# Set of tasks
1. Could you copy out the part of the notebook on loading the quantized idefics-80b model that begins at "# Vision-Language Model" and stops after "gpu (gpustat -i)", swapping "VLM" for "vision-language model" throughout?
2. Can you pick up the notebook on loading the quantized idefics-80b model and keep writing it from its final line onward?

-- begin Selected extract --

# Vision-Language Model

* 4bit quantised idefics-80b VLM
* 4bit quantised idefics-80b VLM with instruction-tuning

*use `idefics_colab` conda env*

In [1]:
import torch
from PIL import Image
from transformers import IdeficsForVisionText2Text, AutoProcessor, BitsAndBytesConfig
import torchvision.transforms as transforms

# Check available gpu (gpustat -i)
device = 7

# checkpoint = "HuggingFaceM4/tiny-random-idefics"
local_path = "/mounts/data/corp/huggingface/"
checkpoint = local_path+"idefics/idefics-80b"

# Here we skip some special modules that can't be quantized properly
bnb_config = BitsAndBytesConfig(
    load_in_4bit=True,
    bnb_4bit_use_double_quant=True,
    bnb_4bit_quant_type="nf4",
    bnb_4bit_compute_dtype=torch.float16,
    llm_int8_skip_modules=["lm_head", "embed_tokens"],
)

processor = AutoProcessor.from_pretrained(checkpoint, use_auth_token=True)

-- end Selected extract --
-- begin Entries provided --

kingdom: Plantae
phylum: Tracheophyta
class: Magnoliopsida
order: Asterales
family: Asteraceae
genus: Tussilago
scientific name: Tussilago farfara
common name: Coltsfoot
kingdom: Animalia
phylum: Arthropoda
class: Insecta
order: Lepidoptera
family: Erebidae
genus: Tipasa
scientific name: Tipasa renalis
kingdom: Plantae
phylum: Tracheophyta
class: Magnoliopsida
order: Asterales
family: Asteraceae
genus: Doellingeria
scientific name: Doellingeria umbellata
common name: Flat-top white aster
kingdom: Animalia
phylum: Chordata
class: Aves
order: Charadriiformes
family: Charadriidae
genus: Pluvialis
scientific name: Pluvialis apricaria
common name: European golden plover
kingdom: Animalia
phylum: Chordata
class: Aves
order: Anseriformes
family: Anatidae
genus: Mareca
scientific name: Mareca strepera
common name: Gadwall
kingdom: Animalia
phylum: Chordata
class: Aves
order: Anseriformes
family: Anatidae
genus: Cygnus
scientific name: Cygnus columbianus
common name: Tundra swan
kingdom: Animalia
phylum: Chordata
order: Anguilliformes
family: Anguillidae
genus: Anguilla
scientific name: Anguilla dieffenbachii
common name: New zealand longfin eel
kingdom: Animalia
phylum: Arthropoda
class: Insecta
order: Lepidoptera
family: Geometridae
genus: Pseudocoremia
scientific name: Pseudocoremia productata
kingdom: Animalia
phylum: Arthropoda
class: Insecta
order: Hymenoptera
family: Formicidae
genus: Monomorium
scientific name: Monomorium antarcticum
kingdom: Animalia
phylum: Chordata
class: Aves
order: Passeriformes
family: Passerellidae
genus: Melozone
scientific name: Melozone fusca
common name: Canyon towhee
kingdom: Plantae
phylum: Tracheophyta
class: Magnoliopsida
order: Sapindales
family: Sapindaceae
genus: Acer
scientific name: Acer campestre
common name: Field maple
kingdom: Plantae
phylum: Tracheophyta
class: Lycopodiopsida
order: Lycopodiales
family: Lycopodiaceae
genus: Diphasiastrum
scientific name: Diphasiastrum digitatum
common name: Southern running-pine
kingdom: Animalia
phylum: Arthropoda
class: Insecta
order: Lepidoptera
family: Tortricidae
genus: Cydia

-- end Entries provided --

# Expected answers
1.
# Vision-Language Model

* 4bit quantised idefics-80b vision-language model
* 4bit quantised idefics-80b vision-language model with instruction-tuning

*use `idefics_colab` conda env*

In [1]:
import torch
from PIL import Image
from transformers import IdeficsForVisionText2Text, AutoProcessor, BitsAndBytesConfig
import torchvision.transforms as transforms

# Check available gpu (gpustat -i)

2.
# Simply take-off the quantization_config arg if you want to load the original model
model = IdeficsForVisionText2Text.from_pretrained(checkpoint,quantization_config=bnb_config, device_map={"":device}) #  quantization_config=bnb_config,

  from .autonotebook import tqdm as notebook_tqdm
Special tokens have been added in the vocabulary, make sure the associated word embeddings are fine-tuned or trained.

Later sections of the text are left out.